But there was a "bouncer" that nearly took his wicket. One of the Board members asked him to compare military and corporate leaderships. "Neither did I have a military background nor had any corporate connections. From the way he was speaking I sensed that the member was from a military background. Although it was a bouncer, I somehow managed," Ajay said. Questions that can catch the interviewee by surprise are 'bouncers' in the lexicon of IAS aspirants.

When he explained interview techniques, Ajay again tied it up with cricket. Should the answers be long or short? "There are different types of questions," Ajay said.

"Some, for instance, are very casual, and these are largely prompted by the personal information in our DAF. In my case, swimming was mentioned as a hobby.
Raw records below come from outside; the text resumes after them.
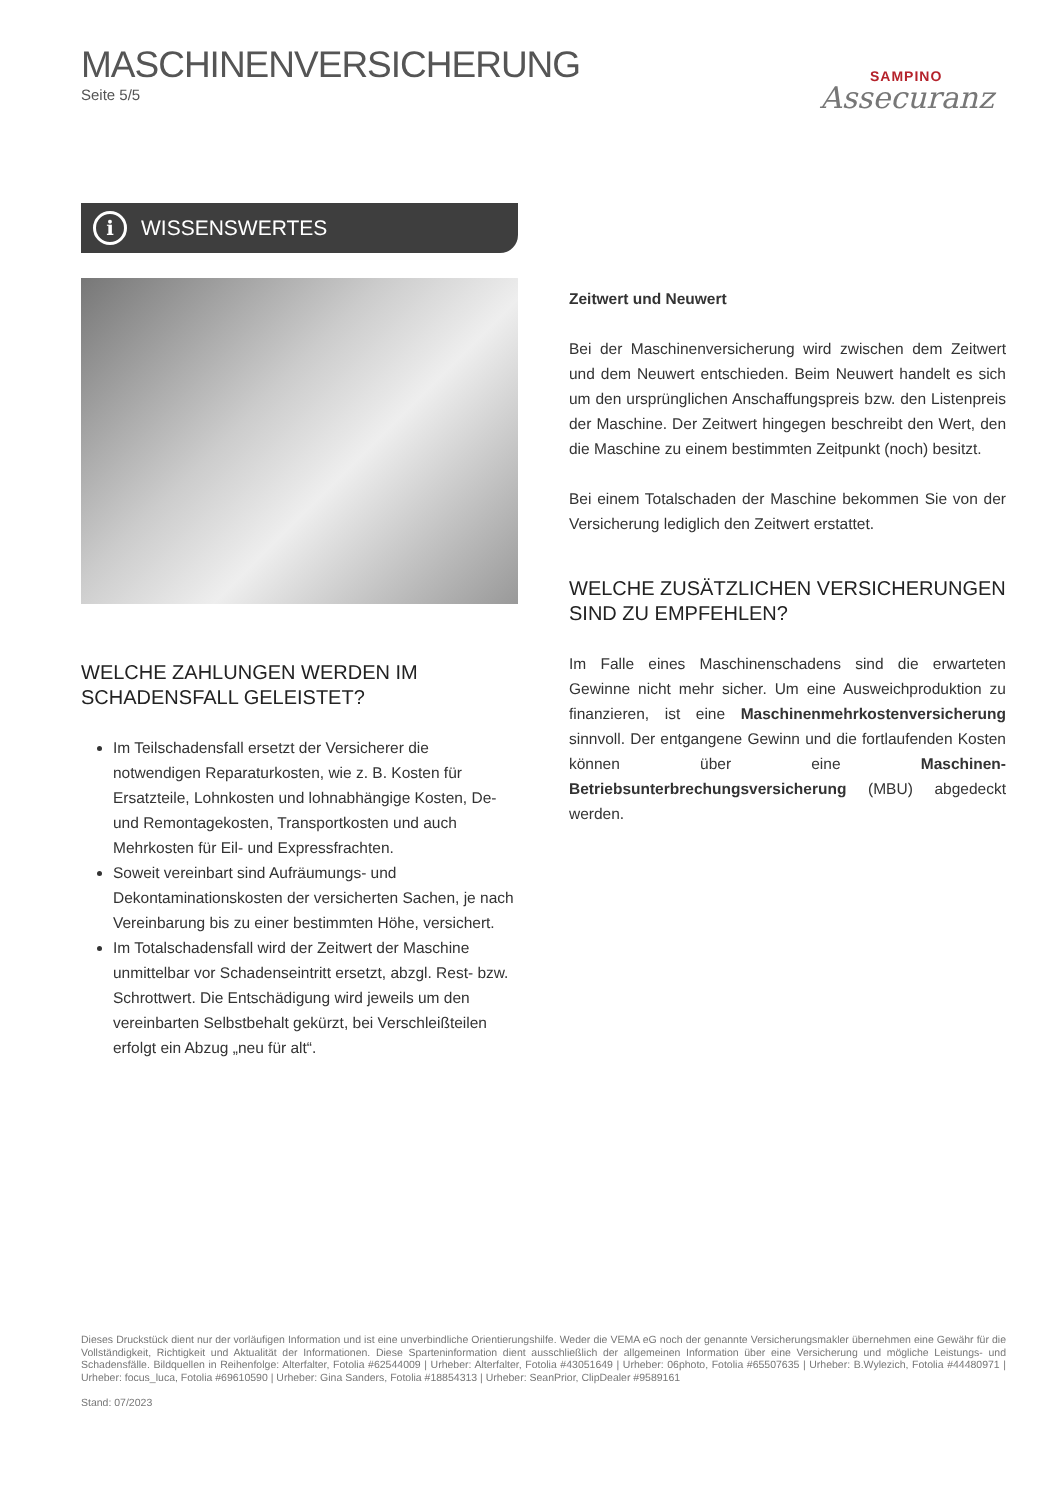MASCHINENVERSICHERUNG
Seite 5/5
SAMPINO
Assecuranz
i WISSENSWERTES
WELCHE ZAHLUNGEN WERDEN IM SCHADENSFALL GELEISTET?
Im Teilschadensfall ersetzt der Versicherer die notwendigen Reparaturkosten, wie z. B. Kosten für Ersatzteile, Lohnkosten und lohnabhängige Kosten, De- und Remontagekosten, Transportkosten und auch Mehrkosten für Eil- und Expressfrachten.
Soweit vereinbart sind Aufräumungs- und Dekontaminationskosten der versicherten Sachen, je nach Vereinbarung bis zu einer bestimmten Höhe, versichert.
Im Totalschadensfall wird der Zeitwert der Maschine unmittelbar vor Schadenseintritt ersetzt, abzgl. Rest- bzw. Schrottwert. Die Entschädigung wird jeweils um den vereinbarten Selbstbehalt gekürzt, bei Verschleißteilen erfolgt ein Abzug „neu für alt“.
Zeitwert und Neuwert
Bei der Maschinenversicherung wird zwischen dem Zeitwert und dem Neuwert entschieden. Beim Neuwert handelt es sich um den ursprünglichen Anschaffungspreis bzw. den Listenpreis der Maschine. Der Zeitwert hingegen beschreibt den Wert, den die Maschine zu einem bestimmten Zeitpunkt (noch) besitzt.
Bei einem Totalschaden der Maschine bekommen Sie von der Versicherung lediglich den Zeitwert erstattet.
WELCHE ZUSÄTZLICHEN VERSICHERUNGEN SIND ZU EMPFEHLEN?
Im Falle eines Maschinenschadens sind die erwarteten Gewinne nicht mehr sicher. Um eine Ausweichproduktion zu finanzieren, ist eine Maschinenmehrkostenversicherung sinnvoll. Der entgangene Gewinn und die fortlaufenden Kosten können über eine Maschinen-Betriebsunterbrechungsversicherung (MBU) abgedeckt werden.
Dieses Druckstück dient nur der vorläufigen Information und ist eine unverbindliche Orientierungshilfe. Weder die VEMA eG noch der genannte Versicherungsmakler übernehmen eine Gewähr für die Vollständigkeit, Richtigkeit und Aktualität der Informationen. Diese Sparteninformation dient ausschließlich der allgemeinen Information über eine Versicherung und mögliche Leistungs- und Schadensfälle. Bildquellen in Reihenfolge: Alterfalter, Fotolia #62544009 | Urheber: Alterfalter, Fotolia #43051649 | Urheber: 06photo, Fotolia #65507635 | Urheber: B.Wylezich, Fotolia #44480971 | Urheber: focus_luca, Fotolia #69610590 | Urheber: Gina Sanders, Fotolia #18854313 | Urheber: SeanPrior, ClipDealer #9589161
Stand: 07/2023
If I am asked why I have picked up swimming, it is a subject very close to my heart. My answer would come straight from the heart, and I can go on and on, take two to three minutes. This particularly happens when you feel that the Board is also enjoying this conversation. But there are some hard academic questions that require you to be very brief and to the point, and then you have to play differently. So like in cricket, we have different shots, and we play according to the situation," Ajay said.

There was one question that would have been music to his ears. His DAF had mentioned about his interest in ukulele (a guitar-like string instrument). His students at Irinjalakkuda had inspired Ajay to take up the instrument. He balanced ukulele training with his IAS preparation. The interview board but left the ukulele untouched.

Though his post graduation was in English, Sociology was his optional subject for the mains. "There is this conventional belief that English is just about Shakespeare and T S Elliot. But contemporary English is also about interdisciplinarity where sociology, political science and many other subjects merge. The entire domain of cultural studies aligns closely with sociology," he said.

We are at LeadIAS Academy, a civil services coaching institute in Thiruvananthapuram. Earlier, while waiting to meet Ajay at the Academy, one of his teachers, Unnikrishnan, marvelled at Raj's focus and determination.

"He so much wanted to make it big in life that he came all the way from a village in Kozhikode (Thottilpalam that borders Wayanad district) to do his higher secondary in humanities in an elite English medium school in Thiruvananthapuram," Unnikrishnan said. He was all India eighth rank holder in CBSE Class 12.

"And from there he went straight to Delhi and then secured admission in St Stephen's College for post graduation in English. It is no small thing for a village lad to even aspire to take such a leap," Unnikrishnan said.

It was at St Stephen's that the IAS dream was born. "My graduation was in St Stephen's, which itself had produced a crowd of civil servants. I got my primary exposure from them," Ajay said.

But his motivator-in-chief is elder brother Renoj N K. "Whenever I am nervous or worried, I go to him for clarity. It was he who asked me to give civil services a try," Ajay said. Renoj is an assistant professor of Political Science at Kerala University.

Dr Adeela Abdullah, the first Muslim woman to crack the IAS from Malabar, is his other inspiration. "It is from her that I learned the value of being anonymous but effective," Ajay said.

But there is one reason why this achievement means the world to him. "I called up my parents (N K Raj and Radha) in Kozhikode and they sounded happy. There is nothing more that I want," he said.